Major tobacco manufacturers like FTSE 100-quoted British American Tobacco (LSE:BATS) used to be highly sought after shares in tough times like these.
Not only are their products highly addictive — their megabrands command significant customer loyalty, meaning demand remains strong during good times and bad. BATS’ own labels include Pall Mall, Rothmans, and Lucky Strike.
So why does the company’s share value continue to sink? During the past 12 months, British American Tobacco’s share price has retreated 27%.
Cheap on paper
Unless you’ve been living in a cave, you’ll be aware that smoking as an activity is in serious jeopardy. You may see this in financial reports across the tobacco industry. Or you might have just observed a steady decline in the number of people you see in the street, outside work or the pub, or even on the TV.

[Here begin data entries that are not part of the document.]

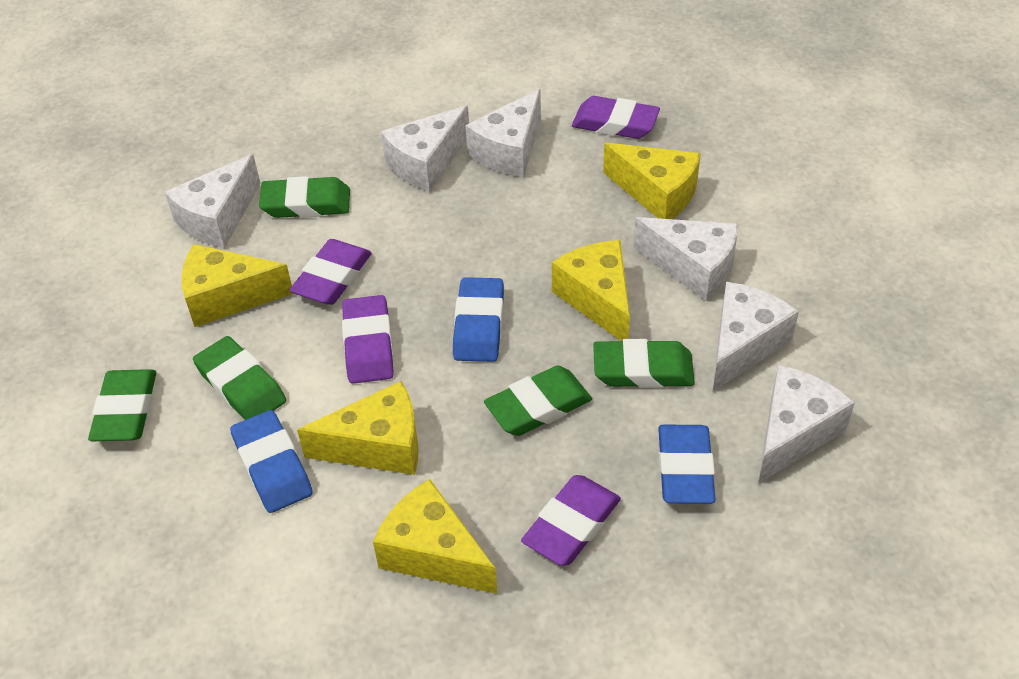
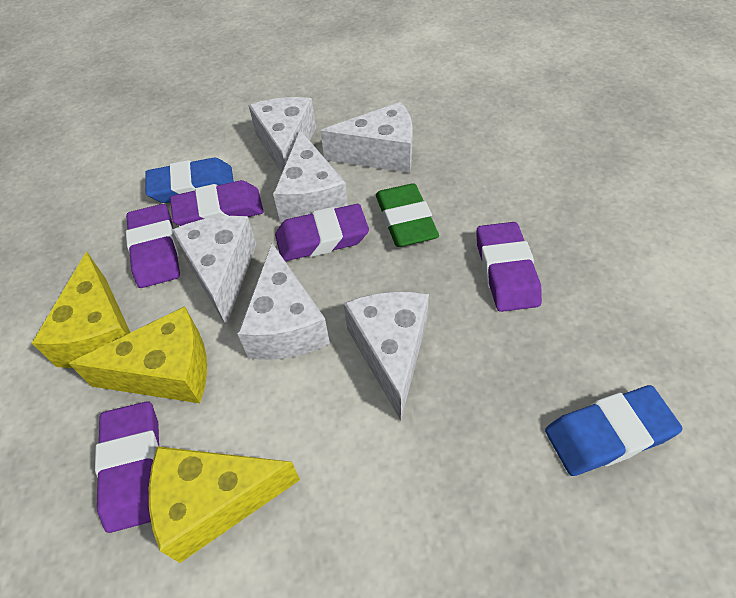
blue eraser: 3 -> 2
green eraser: 5 -> 1
purple eraser: 4 -> 5
yellow cheese: 5 -> 3

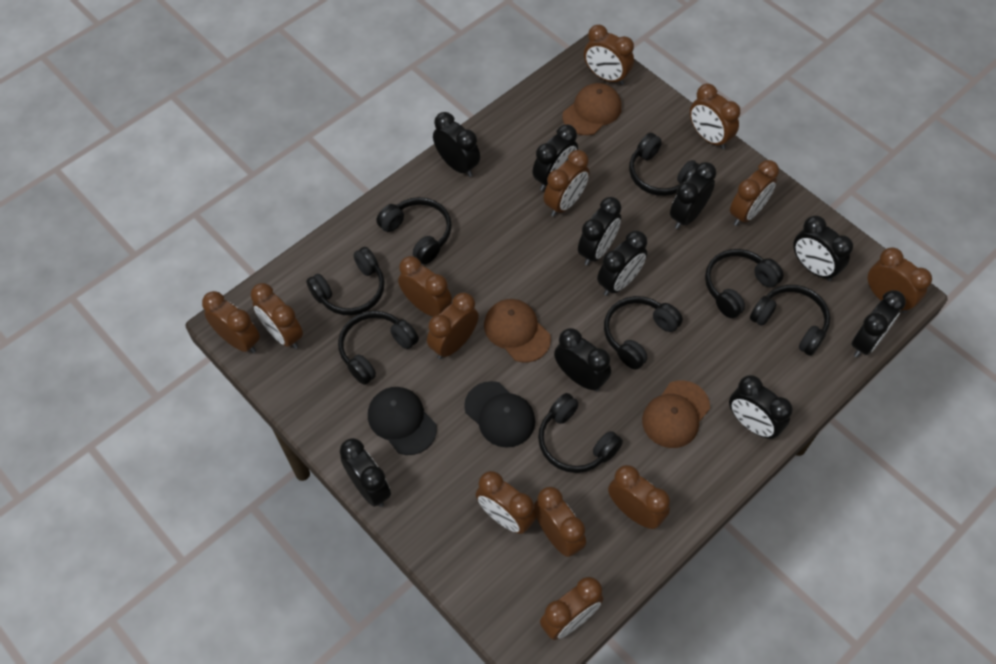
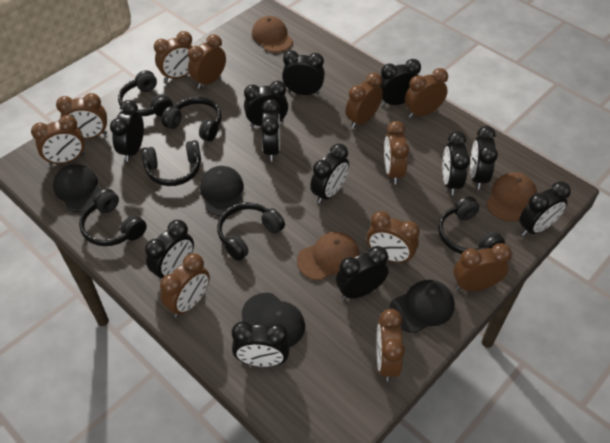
black cap: 2 -> 4
black clock: 10 -> 12
black headphones: 8 -> 6
brown clock: 13 -> 11

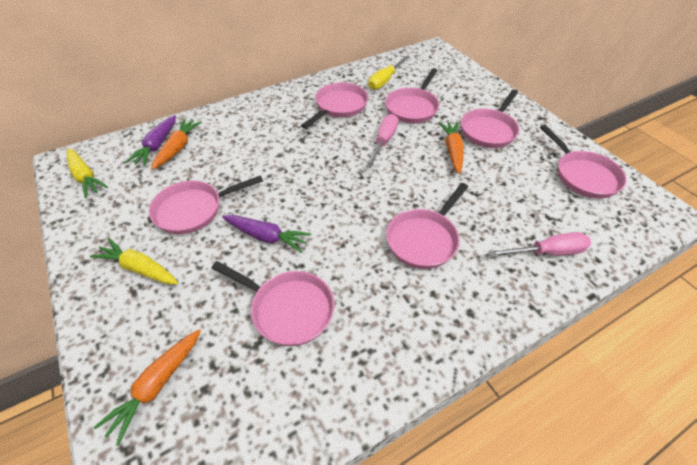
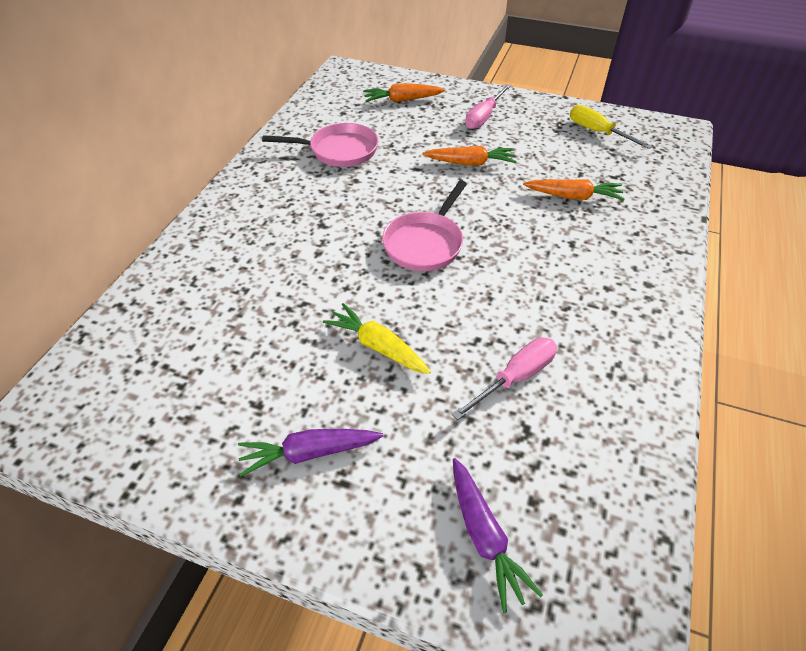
pink pan: 7 -> 2
yellow carrot: 2 -> 1

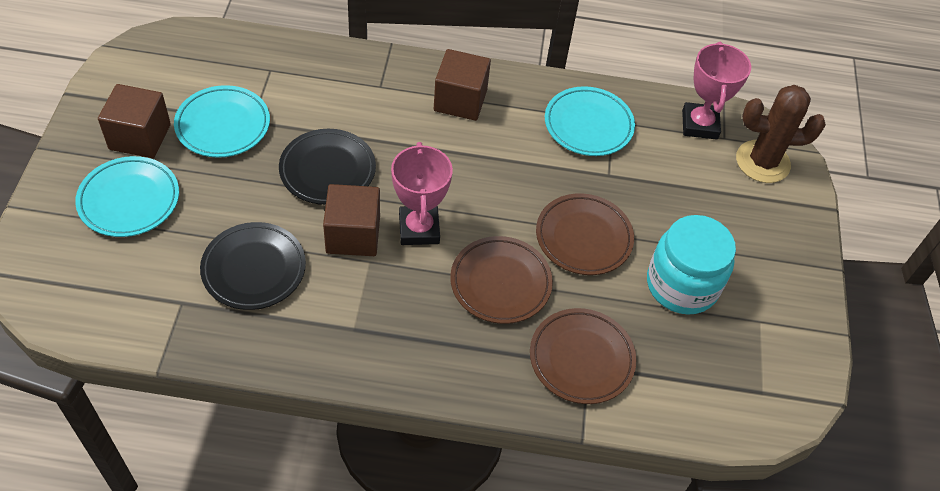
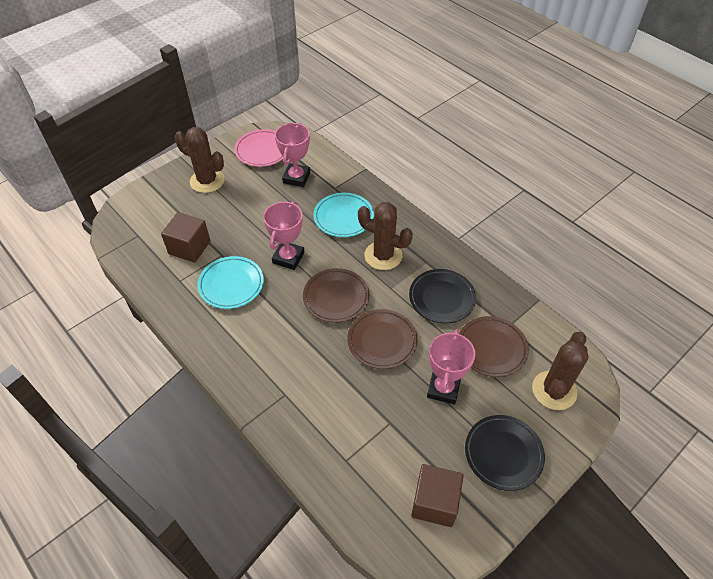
brown cactus: 1 -> 3
brown cube: 3 -> 2
pink plate: 0 -> 1
pink trophy: 2 -> 3
turquoise jar: 1 -> 0
turquoise plate: 3 -> 2

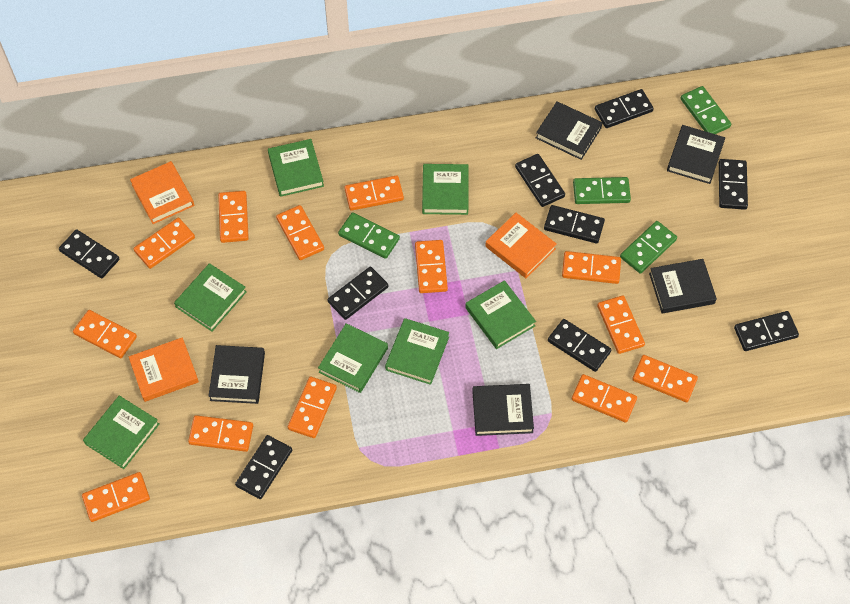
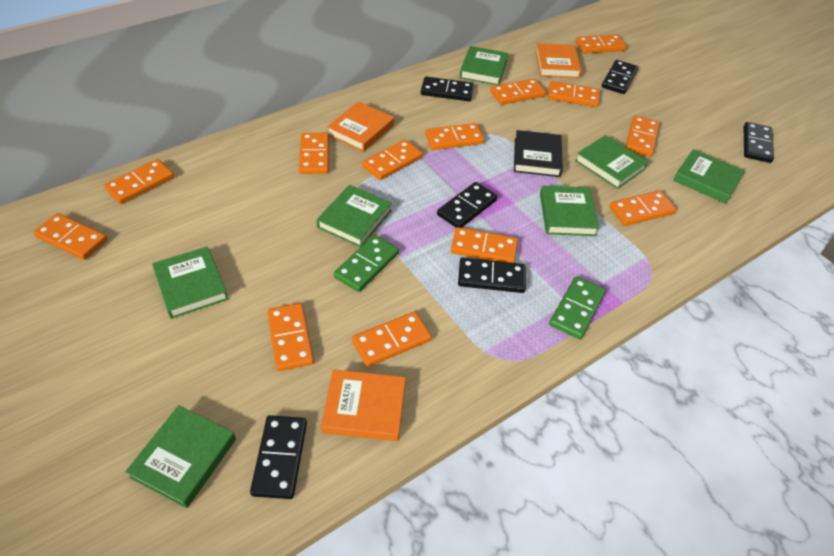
black book: 5 -> 1
black domino: 9 -> 6
green domino: 4 -> 2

The question I have to ask is whether the danger to British American Tobacco is reflected in the low cost of the company’s shares. On paper it certainly seems as if the company is going pretty cheaply.
At £24.85 per share, the company trades on a forward price-to-earnings (P/E) ratio of 6.5 times. This is well below the corresponding average of around 14 times for FTSE 100 shares.
A quick glance at the firm’s dividend forecasts also indicates solid value on paper. A prospective yield of 9.6% beats the FTSE index average of 3.7% by quite a margin.
Mounting pressure
Like billionaire investor Warren Buffett, I do love to pick up blue-chip bargains at knock-down prices. But I have no intention of buying British American Tobacco shares.
Declining cigarette usage isn’t the only reason why I’m avoiding the company. Lawmakers are also putting non-combustible tobacco products like vapourisers in the crosshairs amid mounting concerns over their soaring use.
Products like Vuse vape technology were once touted as the future of the industry. Not only were they marketed as safer ways for people to get their tobacco fix, they were viewed as ways to get users of cigarettes to kick the habit.
These products may still have a bright future. But a raft of unfavourable medical studies — combined with rocketing demand for these technologies among young people — suggest otherwise. Indeed, tight restrictions over their sale, use, and advertising are increasing across the globe.
As things stand, it’s difficult to see how British American Tobacco will generate earnings in this deteriorating trading landscape. Currently, only its Velo nicotine gum is avoiding mass scrutiny. And last year this generated revenues of just £240m in the first half of 2023.
Too much risk
The spectre of sinking revenues is especially concerning given the vast debts the company has. Adjusted net debt stood at a colossal £37.3bn as of June. This could have significant ramifications on the dividend sooner than many expect.
I believe the risks of owning British American Tobacco shares far outweigh any potential rewards. So I’d rather buy other cheap FTSE 100 shares following recent market volatility.